[Records contained in a dataset]

=== Section Start ===

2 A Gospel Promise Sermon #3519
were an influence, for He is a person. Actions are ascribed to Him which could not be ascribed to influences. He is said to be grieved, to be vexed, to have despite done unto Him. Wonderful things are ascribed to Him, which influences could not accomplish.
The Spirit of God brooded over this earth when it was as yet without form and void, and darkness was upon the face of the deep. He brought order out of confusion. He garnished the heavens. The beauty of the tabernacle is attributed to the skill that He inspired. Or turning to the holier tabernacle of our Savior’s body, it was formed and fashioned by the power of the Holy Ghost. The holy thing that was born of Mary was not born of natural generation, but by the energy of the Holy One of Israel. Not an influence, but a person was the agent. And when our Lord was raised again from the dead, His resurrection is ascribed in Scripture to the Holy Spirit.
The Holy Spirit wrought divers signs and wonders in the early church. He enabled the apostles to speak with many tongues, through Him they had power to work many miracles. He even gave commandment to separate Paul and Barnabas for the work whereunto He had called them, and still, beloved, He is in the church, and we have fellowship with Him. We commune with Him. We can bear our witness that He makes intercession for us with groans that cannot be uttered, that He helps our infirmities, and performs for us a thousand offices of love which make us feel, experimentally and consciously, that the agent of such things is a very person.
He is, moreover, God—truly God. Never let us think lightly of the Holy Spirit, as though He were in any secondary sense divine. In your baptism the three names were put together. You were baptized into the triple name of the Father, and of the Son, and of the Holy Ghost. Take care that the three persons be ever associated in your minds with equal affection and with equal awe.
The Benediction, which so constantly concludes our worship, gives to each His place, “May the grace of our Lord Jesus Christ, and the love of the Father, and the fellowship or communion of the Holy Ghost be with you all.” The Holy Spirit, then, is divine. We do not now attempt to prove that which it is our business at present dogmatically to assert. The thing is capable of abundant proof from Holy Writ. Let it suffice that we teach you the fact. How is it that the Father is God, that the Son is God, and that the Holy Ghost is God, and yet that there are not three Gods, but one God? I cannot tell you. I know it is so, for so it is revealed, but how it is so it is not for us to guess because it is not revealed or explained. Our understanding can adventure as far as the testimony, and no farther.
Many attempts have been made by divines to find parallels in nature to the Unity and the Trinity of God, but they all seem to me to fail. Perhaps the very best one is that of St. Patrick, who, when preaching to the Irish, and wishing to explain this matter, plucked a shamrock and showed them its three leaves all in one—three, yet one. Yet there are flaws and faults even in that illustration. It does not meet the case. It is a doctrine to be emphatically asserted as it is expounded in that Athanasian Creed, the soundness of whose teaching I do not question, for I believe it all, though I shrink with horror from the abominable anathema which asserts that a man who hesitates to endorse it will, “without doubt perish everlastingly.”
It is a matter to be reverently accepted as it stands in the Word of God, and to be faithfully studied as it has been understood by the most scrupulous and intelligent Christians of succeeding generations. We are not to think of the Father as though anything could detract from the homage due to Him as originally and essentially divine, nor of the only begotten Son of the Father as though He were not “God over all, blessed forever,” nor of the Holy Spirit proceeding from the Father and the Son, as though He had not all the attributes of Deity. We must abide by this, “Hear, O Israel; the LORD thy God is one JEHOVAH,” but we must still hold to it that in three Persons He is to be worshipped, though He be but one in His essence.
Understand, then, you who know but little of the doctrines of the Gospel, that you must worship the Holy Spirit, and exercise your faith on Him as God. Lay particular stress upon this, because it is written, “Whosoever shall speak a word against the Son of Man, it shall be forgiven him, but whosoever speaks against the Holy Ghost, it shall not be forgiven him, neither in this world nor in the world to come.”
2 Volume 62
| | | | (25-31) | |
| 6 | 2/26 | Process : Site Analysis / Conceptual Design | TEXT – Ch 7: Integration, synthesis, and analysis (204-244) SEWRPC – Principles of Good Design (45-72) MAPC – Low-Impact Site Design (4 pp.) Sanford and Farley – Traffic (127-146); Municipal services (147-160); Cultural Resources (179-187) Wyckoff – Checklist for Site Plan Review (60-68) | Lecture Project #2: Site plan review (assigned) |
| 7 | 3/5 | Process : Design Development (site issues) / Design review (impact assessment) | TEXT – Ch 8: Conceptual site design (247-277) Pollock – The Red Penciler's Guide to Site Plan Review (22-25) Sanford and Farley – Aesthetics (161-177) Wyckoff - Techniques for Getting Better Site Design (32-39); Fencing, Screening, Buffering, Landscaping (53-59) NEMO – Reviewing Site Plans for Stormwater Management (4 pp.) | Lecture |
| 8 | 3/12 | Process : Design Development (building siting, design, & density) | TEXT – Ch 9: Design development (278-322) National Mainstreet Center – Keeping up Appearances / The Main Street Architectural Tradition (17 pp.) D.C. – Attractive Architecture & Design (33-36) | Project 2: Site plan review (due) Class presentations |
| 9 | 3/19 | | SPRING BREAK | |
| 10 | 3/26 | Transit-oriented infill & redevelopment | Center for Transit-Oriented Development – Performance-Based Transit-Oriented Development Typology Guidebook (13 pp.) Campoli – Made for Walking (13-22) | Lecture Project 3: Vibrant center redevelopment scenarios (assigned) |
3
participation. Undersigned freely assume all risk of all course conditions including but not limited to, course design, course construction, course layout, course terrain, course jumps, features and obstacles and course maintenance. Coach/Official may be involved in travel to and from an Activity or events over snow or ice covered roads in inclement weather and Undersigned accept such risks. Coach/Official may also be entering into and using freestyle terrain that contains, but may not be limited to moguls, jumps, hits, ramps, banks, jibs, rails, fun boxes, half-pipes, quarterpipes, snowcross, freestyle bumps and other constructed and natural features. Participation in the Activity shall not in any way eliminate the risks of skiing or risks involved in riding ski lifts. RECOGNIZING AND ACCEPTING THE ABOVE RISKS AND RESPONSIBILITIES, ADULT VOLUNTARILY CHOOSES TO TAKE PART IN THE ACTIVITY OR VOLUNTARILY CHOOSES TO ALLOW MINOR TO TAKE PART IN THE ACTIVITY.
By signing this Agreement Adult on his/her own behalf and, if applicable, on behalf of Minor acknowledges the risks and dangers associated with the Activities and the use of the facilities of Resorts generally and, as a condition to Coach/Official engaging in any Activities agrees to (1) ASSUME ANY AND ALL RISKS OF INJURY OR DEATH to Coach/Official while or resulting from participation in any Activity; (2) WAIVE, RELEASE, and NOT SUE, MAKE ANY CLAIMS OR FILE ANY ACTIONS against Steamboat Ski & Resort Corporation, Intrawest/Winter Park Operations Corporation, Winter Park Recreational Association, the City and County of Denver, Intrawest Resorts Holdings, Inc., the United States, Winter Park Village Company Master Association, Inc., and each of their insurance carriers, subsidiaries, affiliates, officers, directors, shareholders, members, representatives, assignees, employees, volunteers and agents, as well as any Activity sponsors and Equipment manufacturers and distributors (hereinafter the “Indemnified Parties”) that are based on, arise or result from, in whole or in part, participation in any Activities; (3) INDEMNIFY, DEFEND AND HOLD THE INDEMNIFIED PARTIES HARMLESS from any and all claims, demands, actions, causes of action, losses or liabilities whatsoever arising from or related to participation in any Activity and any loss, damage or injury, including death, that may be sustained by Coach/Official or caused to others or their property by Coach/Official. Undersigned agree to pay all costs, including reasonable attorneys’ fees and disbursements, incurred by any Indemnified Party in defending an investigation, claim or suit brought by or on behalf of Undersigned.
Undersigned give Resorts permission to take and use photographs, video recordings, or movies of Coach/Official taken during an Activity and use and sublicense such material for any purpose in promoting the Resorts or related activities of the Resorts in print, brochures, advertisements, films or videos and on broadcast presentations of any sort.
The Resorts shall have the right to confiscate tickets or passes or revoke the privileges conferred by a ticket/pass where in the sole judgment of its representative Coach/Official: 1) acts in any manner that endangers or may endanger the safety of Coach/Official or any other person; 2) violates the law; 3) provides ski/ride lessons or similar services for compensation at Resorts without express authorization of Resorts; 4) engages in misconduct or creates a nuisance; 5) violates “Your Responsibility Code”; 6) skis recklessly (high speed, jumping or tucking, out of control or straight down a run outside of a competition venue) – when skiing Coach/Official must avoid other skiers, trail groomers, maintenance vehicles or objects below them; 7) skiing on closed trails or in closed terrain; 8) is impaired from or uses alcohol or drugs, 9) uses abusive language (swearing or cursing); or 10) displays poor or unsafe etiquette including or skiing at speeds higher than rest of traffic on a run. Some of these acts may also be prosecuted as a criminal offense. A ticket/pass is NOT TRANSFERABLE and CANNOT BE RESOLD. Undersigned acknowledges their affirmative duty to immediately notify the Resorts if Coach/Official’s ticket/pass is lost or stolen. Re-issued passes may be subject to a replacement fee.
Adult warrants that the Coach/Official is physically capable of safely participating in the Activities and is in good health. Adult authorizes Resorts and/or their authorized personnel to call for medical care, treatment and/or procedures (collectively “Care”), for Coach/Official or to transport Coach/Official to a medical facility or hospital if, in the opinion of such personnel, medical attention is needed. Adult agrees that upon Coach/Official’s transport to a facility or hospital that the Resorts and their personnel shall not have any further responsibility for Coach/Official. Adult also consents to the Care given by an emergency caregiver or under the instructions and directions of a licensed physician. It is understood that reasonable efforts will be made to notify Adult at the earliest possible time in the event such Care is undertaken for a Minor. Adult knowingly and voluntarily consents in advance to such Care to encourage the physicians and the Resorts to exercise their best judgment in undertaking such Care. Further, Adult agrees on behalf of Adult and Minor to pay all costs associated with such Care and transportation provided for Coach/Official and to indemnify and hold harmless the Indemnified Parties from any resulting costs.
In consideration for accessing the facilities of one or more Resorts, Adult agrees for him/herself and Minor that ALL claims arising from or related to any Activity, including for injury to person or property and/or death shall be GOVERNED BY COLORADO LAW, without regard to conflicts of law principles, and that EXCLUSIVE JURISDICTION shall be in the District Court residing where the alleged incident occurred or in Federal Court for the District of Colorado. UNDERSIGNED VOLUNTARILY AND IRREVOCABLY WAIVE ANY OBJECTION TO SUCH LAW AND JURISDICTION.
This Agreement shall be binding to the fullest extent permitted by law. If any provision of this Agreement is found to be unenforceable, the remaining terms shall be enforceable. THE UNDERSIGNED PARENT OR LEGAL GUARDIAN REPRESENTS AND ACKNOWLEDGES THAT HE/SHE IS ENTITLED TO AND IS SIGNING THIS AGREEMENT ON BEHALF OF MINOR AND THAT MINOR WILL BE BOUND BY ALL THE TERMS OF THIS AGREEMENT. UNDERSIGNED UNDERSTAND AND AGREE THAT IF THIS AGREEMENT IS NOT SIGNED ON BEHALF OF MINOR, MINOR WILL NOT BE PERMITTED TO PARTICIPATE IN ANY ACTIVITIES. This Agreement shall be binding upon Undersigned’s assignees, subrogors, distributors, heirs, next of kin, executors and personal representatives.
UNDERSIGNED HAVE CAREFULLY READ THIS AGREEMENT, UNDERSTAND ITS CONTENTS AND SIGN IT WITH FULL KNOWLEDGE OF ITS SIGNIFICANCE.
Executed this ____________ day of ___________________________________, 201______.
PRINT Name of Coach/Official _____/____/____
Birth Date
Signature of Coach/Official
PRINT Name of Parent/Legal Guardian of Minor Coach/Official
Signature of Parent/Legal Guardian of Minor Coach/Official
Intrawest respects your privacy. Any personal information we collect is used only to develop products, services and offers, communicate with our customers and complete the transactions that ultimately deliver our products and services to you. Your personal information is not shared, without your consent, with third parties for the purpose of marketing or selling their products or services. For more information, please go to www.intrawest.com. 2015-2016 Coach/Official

=== Section End ===

THE TASK :: Set down, word for word, each line from the top of the records above through the line with "The Spirit of".

RESULT OF THIS TASK ::
2 A Gospel Promise Sermon #3519
were an influence, for He is a person. Actions are ascribed to Him which could not be ascribed to influences. He is said to be grieved, to be vexed, to have despite done unto Him. Wonderful things are ascribed to Him, which influences could not accomplish.
The Spirit of God brooded over this earth when it was as yet without form and void, and darkness was upon the face of the deep. He brought order out of confusion. He garnished the heavens. The beauty of the tabernacle is attributed to the skill that He inspired. Or turning to the holier tabernacle of our Savior’s body, it was formed and fashioned by the power of the Holy Ghost. The holy thing that was born of Mary was not born of natural generation, but by the energy of the Holy One of Israel. Not an influence, but a person was the agent. And when our Lord was raised again from the dead, His resurrection is ascribed in Scripture to the Holy Spirit.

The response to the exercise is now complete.